= Dataset extract =
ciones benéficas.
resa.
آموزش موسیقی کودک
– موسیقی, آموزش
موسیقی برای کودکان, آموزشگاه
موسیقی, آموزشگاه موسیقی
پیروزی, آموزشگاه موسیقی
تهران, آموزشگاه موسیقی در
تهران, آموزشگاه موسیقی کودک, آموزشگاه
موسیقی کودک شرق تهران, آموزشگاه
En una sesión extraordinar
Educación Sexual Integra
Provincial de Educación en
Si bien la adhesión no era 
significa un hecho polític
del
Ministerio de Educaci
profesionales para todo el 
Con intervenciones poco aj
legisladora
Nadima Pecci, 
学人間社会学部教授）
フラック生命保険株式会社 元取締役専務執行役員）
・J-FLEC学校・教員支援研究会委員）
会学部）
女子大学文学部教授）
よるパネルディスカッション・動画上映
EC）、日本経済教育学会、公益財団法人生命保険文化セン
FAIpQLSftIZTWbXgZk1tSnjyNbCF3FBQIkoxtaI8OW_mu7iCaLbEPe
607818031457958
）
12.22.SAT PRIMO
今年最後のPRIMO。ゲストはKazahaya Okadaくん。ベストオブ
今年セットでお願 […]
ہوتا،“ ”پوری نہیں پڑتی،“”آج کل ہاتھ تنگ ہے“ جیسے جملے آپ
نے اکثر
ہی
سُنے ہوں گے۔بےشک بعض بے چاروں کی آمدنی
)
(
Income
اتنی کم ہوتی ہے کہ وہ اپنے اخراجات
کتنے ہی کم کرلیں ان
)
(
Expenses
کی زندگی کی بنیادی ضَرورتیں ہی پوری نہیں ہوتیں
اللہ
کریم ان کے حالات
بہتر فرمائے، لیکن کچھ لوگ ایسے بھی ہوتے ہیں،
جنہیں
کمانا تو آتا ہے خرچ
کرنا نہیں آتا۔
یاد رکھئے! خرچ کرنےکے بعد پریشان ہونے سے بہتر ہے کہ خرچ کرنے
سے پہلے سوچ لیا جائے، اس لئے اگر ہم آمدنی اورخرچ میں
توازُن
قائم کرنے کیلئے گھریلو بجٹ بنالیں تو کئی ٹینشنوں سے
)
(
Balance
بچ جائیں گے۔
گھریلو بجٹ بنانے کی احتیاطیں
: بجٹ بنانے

= Instruction =
Print exactly the lines between the line with "بچ جائیں گے۔" and the final line of the records above, both included.

= Exercise result =
بچ جائیں گے۔
گھریلو بجٹ بنانے کی احتیاطیں
: بجٹ بنانے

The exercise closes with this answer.